VN Such a misreading of events could have led to the development of a’stab-in-the-back syndrome’ within the American military. The feeling among German army veterans after World War I was that their political leaders had betrayed them, and that led to the destruction of the Weimar Republic and brought Adolf Hitler to power. The same type of reaction led to open military revolt in France after Algeria, and to a military coup in Portugal after Angola. But it never happened here, and when you retired from active in duty in 1976, the House of Representatives and the Senate gave you credit for preventing such a reaction in the American Army. How did you bring it about?

Weyand: Well, for one thing I thought the whole notion of a stab-in-the-back syndrome was overblown. All military officers take an oath to defend the U.S. Constitution without any reservation, and to defer to the civilian command of the president. I took that responsibility very seriously, as do virtually all of the members of our armed services. In any event, I was fortunate to have a solid foundation on which to build. It had been laid by my predecessor as Army chief of staff, General Creighton Abrams, who turned the Army away from its Vietnam troubles and reoriented it to its vital security interests in Europe and northeast Asia. He persuaded the Congress to stabilize the Army’s manpower and obtained its approval to activate three new divisions rounded out with brigades from the National Guard. Most importantly, he gave the Army a sense of mission and a sense of self-worth. After his tragic death in office, I saw it as my responsibility to continue the work he had begun. It is General Abrams who should get the lion’s share of credit.

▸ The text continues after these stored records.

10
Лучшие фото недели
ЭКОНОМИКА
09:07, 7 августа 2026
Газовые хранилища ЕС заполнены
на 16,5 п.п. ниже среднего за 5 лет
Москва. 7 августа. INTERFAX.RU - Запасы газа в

VN It’s now 15 years since all American combat forces were withdrawn from Vietnam. Do you see an improvement in public attitudes toward Vietnam veterans?

Weyand: As I said earlier, America should have been proud of them from the start, for they were a remarkable group of young men and women. Now they’re finally beginning to get their due, and it’s gratifying to see the increased public recognition of the dedication, bravery and compassion the overwhelming majority of these men and women displayed while they were serving in Vietnam.